They’ve got this genetic test they can do now so you can find out if your child is likely to excel in athletics. This test is particularly useful if your own observational skills are meager. They look for some kind of gene marker for speed and springiness. You can swab the inside of your child’s cheek and send in the DNA to the testing lab and for $160 they’ll let you know if he’s got potential for zip and is just being lazy, or if you should plan to spend the next eighteen years rolling him over on the sofa to prevent sores.

I suppose this kind of information helps parents with their day-to-day child micromanagement. With one tissue-culture they can find out if they should be pushing the soccer drills and saving up for a genuine Rumanian coach, or just buy the kid a clarinet and hope for something better next time.

My parents would have had it easy collecting my DNA, because I move slow and drool. But it would have been a giant waste of time. Testing me for athletic prowess would be like thumping a bowling ball for ripeness. I’ve never had any skills. If I were ever to excel in an Olympics, it would have to be a special one just for me, featuring trudge-scotch, stationary jumprope, tether-feather, and Red Light Red Light. One thing that was probably a plus for my mother was that she only needed to check on my whereabouts every half hour or so, because I couldn’t have gotten far.

It was awful in grade school. Every day at recess the two kids who usually got to be captains chose their teams, and it always got down to me and the kid with flippers. I didn’t feel bad for myself. I had no part of my self-worth tied up in sports ability, but I felt sorry for the captains. I wouldn’t have picked me either. They’d stand there, shifting their weight from foot to foot, all anguished, and finally one would say “oh, I guess I’ll take him,” and the flippered kid would hitch on over, and the remaining captain would close his eyes in resignation.

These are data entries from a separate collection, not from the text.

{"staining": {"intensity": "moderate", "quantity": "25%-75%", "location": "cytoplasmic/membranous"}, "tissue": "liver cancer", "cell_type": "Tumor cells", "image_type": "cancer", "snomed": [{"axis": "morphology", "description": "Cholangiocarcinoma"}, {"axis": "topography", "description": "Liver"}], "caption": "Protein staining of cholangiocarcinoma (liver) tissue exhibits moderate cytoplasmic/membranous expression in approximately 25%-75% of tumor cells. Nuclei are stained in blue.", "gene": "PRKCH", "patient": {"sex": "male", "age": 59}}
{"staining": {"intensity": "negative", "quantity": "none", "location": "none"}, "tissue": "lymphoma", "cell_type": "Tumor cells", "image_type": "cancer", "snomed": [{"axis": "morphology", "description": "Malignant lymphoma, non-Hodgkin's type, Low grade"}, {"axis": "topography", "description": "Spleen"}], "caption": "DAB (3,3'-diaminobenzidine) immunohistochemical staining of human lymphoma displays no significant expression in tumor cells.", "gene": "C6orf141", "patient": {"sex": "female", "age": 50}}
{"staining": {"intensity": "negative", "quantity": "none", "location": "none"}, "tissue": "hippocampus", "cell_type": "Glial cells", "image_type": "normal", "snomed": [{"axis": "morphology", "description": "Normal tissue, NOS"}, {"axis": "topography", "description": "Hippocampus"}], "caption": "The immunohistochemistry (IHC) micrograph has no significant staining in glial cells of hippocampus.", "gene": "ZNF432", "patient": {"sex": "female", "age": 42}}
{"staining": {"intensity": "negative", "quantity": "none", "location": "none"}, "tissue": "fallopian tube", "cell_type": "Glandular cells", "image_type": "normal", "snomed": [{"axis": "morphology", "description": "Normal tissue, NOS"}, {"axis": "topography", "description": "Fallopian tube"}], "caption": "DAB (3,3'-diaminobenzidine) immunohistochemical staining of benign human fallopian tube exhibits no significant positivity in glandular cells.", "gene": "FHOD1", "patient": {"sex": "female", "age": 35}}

I was exciting to watch in softball games, although it put the coach on edge. If I was on second base, there was always the possibility the batter would lap me before I made it home, and technically you’re not supposed to score the fourth run before the third. I read an article about the genetic differences between good athletes and us more torpid specimens, and took some comfort in it. It turns out that muscles are made up of slow-twitch and fast-twitch fibers. “So the sprinters naturally have a greater proportion of quick-twitch muscle strands,” I read to Dave. He looked at me and said, eschewing the minced word, “you don’t have any of those.”

He has plenty. He runs bases like he’s an electron, and it’s a good thing, too, because the boy has a mouth on him. I, on the other hand, have had to develop my powers of ingratiation. Pokiness helps hone a sense of humor. You might be just as mean and opinionated as the next guy, but if you can manage to be adorable about it, people let you get away with stuff.

So I can’t see my parents shelling out for a genetic test for athletic ability. I can see them watching me execute a crumpled cartwheel or throwing a ball at my own feet and thinking: maybe she can draw.